— Давай я помогу, — предложил он.
Кель посмотрела с подозрением. Потом протянула мальчику фотоаппарат. С таким лицом протягивают сапёру бомбу, которая уже начинает пищать.
Виктор взял камеру. Тот оказался намного легче пистолета. Раз — и достал плёнку, два — засветил, три — свернул, четыре — спрятал обратно.
Фотоаппараты тогда были плёночные.
— Всё. Твоей фотографии у него больше нет.
— Спасибо.
Фотоаппарат вернулся на место. Диана отступила на шаг, упёрла руки в боки и впервые задумалась.
— Я думаю, его можно отпустить, — предложил Барсучонок.
— А если он расскажет об этом в редакции?
— «Пятнадцатилетняя девочка избивает нашего корреспондента»… Знаешь, Диана, мне кажется, такой материал покажется бредом даже в «Тайнах и ужасах»!
— Ладно, в этом я тебе верю.
Кель отправилась на кухню, послышался шум воды. А Виктор смотрел на журналиста и пытался понять — почему сейчас, стоя над избитым телом, он не испытывает ни малейшего страха?
Диана вернулась без скалки и с огромной кружкой холодной воды.
— Отойди в комнату. Пусть думает, что я одна.
Девушка присела на корточки и брызнула журналисту в лицо.
Вьюн застонал и поднял веки.
— Рада была пообщаться с вами, — Диана изобразила улыбку, — Для меня это — большая честь. Давайте я помогу вам встать!
На лестничной клетке Вьюн уже смог двигаться сам. Перевёл дыхание и загрохотал вниз по лестнице, даже не оглядываясь.
Диана захлопнула дверь. Замок щёлкнул, словно пистолетный затвор.
Барсучонок шагнул из комнаты. Ноги дрожали, словно чашки в поезде. Диана развернулась.
Скалка осталась на кухне, в руке была только кружка. Но безоружной она не выглядела.
— Послушай, — сказал лаборант, — С компьютером я закончил. Если хочешь, можешь посмотреть… а потом я уйду. И обещаю, что больше не вернусь и никому не расскажу о том, что здесь видел.
— Ты чего?
— Я не хочу, чтобы меня так били.
Диана отшвырнула кружку. Кружка упала и покатилась — где-то далеко-далеко, на самом краю вселенной.
— Я клянусь тебе, — заговорила Кель, глядя прямо в глаза и с поднятой правой рукой, — что никогда и ни при каких обстоятельствах, исключая те случаи, когда это будет необходимо для спасения твоей жизни, я не причиню тебе физическую боль. Если я нарушу эту клятву — можешь меня убить.
— Знаешь, Диана… мне кажется, это не так-то просто сделать.
— Не важно! С сегодняшнего дня — ты мой друг. Я друзей не бросаю.
И они пожали друг другу руки.
…Вот так и получилось, что лаборант Виктор Барсучонок влип окончательно.
5. Дьявольский Ламборджини
Родители Барсучонка преподавали в нашем университете. И он на собственной барсучьей шкуре убедился, что родители-учителя — это не просто факт биографии, а почти диагноз.

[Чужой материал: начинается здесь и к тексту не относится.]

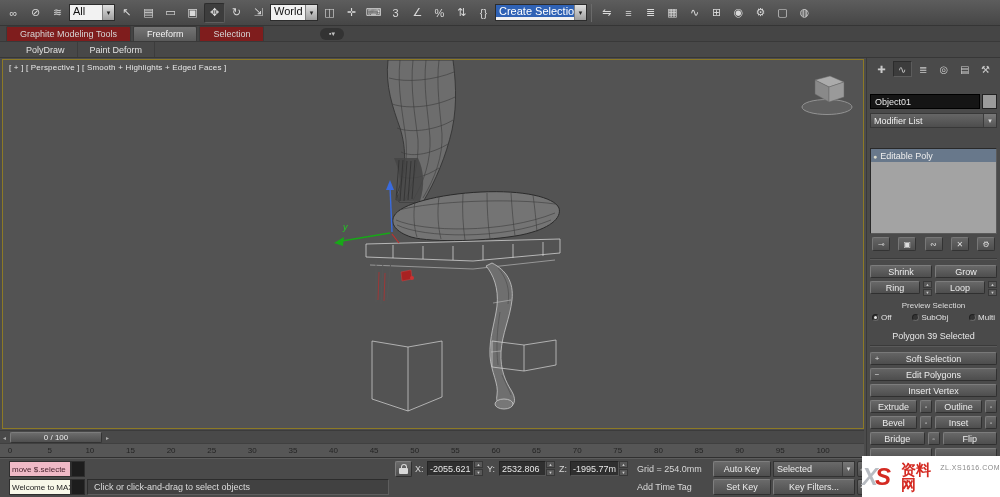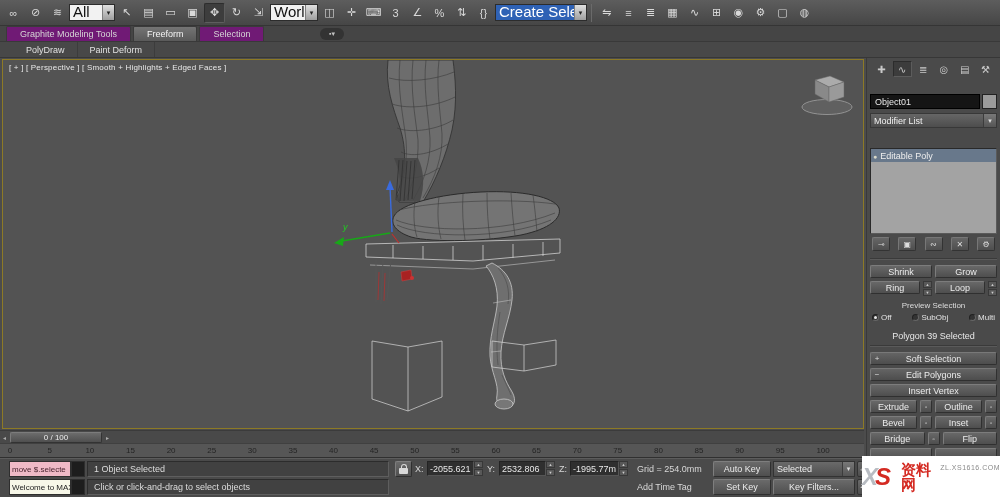--- a/index.html
+++ b/index.html
@@ -9,34 +9,34 @@
 
 
 .toolbar{position:absolute;left:0;top:0;width:1000px;height:26px;
   background:linear-gradient(#5d5d5d,#464646);border-bottom:1px solid #353535;
   display:flex;align-items:center;padding:0 3px;gap:1px}
 .tb-group{display:flex;align-items:center;gap:1px}
 .tb-sep{width:1px;height:18px;background:#3a3a3a;border-right:1px solid #6a6a6a;margin:0 3px}
 .icon-btn{width:21px;height:20px;display:flex;align-items:center;justify-content:center;
   color:#d9d9d9;font-size:11px;border:1px solid transparent;border-radius:2px;flex:none}
 .icon-btn.active{background:#3d3d3d;border-color:#2d2d2d #5e5e5e #5e5e5e #2d2d2d}
-.combo{height:17px;background:#f2f2f2;border:1px solid #2c2c2c;display:flex;align-items:flex-end;
-  font-size:15px;color:#111;flex:none;overflow:hidden}
+.combo{height:17px;background:#f2f2f2;border:1px solid #2c2c2c;display:flex;align-items:flex-start;
+  font-size:11px;color:#111;flex:none;overflow:hidden}
 .combo-text{padding:0 3px;white-space:nowrap;overflow:hidden}
 .combo-arrow{margin-left:auto;width:12px;height:100%;background:linear-gradient(#e0e0e0,#9e9e9e);
   border-left:1px solid #7d7d7d;display:flex;align-items:center;justify-content:center;flex:none}
 .combo-arrow::after{content:"▾";font-size:7px;color:#222}
 .w-all{width:46px}.w-world{width:48px}.w-selset{width:92px}
 .w-selset .combo-text{background:#2f62b5;color:#fff}
 
 
 .ribbon-tabs{position:absolute;left:0;top:26px;width:1000px;height:16px;background:#454545;
   display:flex;align-items:flex-end;padding-left:6px;border-bottom:1px solid #393939}
 .rtab{height:15px;padding:0 13px;display:flex;align-items:center;font-size:9px;color:#d6d6d6;
-  background:#701a75;border:1px solid #3a3a3a;border-bottom:none;border-radius:2px 2px 0 0;margin-right:2px;white-space:nowrap}
+  background:#7f1d1d;border:1px solid #3a3a3a;border-bottom:none;border-radius:2px 2px 0 0;margin-right:2px;white-space:nowrap}
 .rtab.active{background:linear-gradient(#747474,#5a5a5a);color:#f4f4f4}
 .ribbon-min{width:24px;height:12px;background:#333;border-radius:6px;margin:0 0 2px 12px;
   display:flex;align-items:center;justify-content:center;color:#c2c2c2;font-size:7px}
 .ribbon-sub{position:absolute;left:0;top:42px;width:1000px;height:16px;background:#484848;
   border-bottom:1px solid #373737;display:flex;align-items:center;padding-left:14px}
 .subtab{height:15px;padding:0 12px;font-size:9px;color:#e2e2e2;display:flex;align-items:center;
   border-right:1px solid #3c3c3c;white-space:nowrap}
 
 
 .viewport{position:absolute;left:2px;top:59px;width:862px;height:370px;background:#535353;
@@ -555,21 +555,20 @@
     <div class="btn-row">
       <div class="pbtn"></div>
       <div class="pbtn"></div>
     </div>
   </div>
 
   <div class="statusbar">
     <div class="sb-row row1">
       <div class="listener pink">move $.selecte</div>
       <div class="listener-fill"></div>
-      <div class="sb-field" style="left:78px;width:302px">1 Object Selected</div>
       <div class="sb-btn lockbox" style="left:386px;width:17px">
         <span class="lock-shackle"></span>
           <span class="lock-body"></span>
       </div>
       <div class="sb-label" style="left:406px">X:</div>
       <div class="coord-field" style="left:418px;width:56px">
         <div class="coord-box">-2055.621</div>
         <div class="spin">
             <i class="up"></i>
             <i class="dn"></i>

Люди они были неплохие. Любили единственного сына и, как могли, давали ему то, что он просил. К счастью, просил Барсучонок немного. А ещё они любили французов, коллег, и демократию.
Ненавидели они губернатора Адамковского. Барсучонок слышал о нём, кажется, с момента рождения. А может быть и с момента зачатья.
И тут скрывалась тайна.
Виктору казалось, что губернатор был всегда. И что он правил областью ещё с тех времён, когда большой страной правили Горбачёв, Черненко и другие люди со смутно знакомыми фамилиями. И будет продолжать править несколько столетий, как библейские патриархи.
Но совсем недавно выяснилось, что Адамковский стал губернатором всего лишь пять лет назад. Это никак не тянуло на древность. В том году Виктор он уже ходил в четвёртый класс. Но он был почему-то уверен, что родители уже тогда ругали губернатора на чём свет стоит. В чём же дело? Может, они ругали всех губернаторов, по очереди?
Видимо, тут была замешана какая-то пространственно-временная аномалия.
Утром, за завтраком, он видел, что Адамковский опять выступает по телевизору. Даже в пиджаке и с галстуком губернатор всё равно был похожа на типичного дачника, который едет в пригородном автобусе с граблями и пакетом рассады.
Он, как всегда, собирался чего-то не допустить.
— Удивительный человек. Коммунистов с регионалами помирил, — заметил отец.
— Это где? В нашем областном совете? — Барсучонок попытался изобразить осведомлённость. Он точно помнил, что давно, ещё в детстве кто-то из регионалов очень громко ругал губернатора.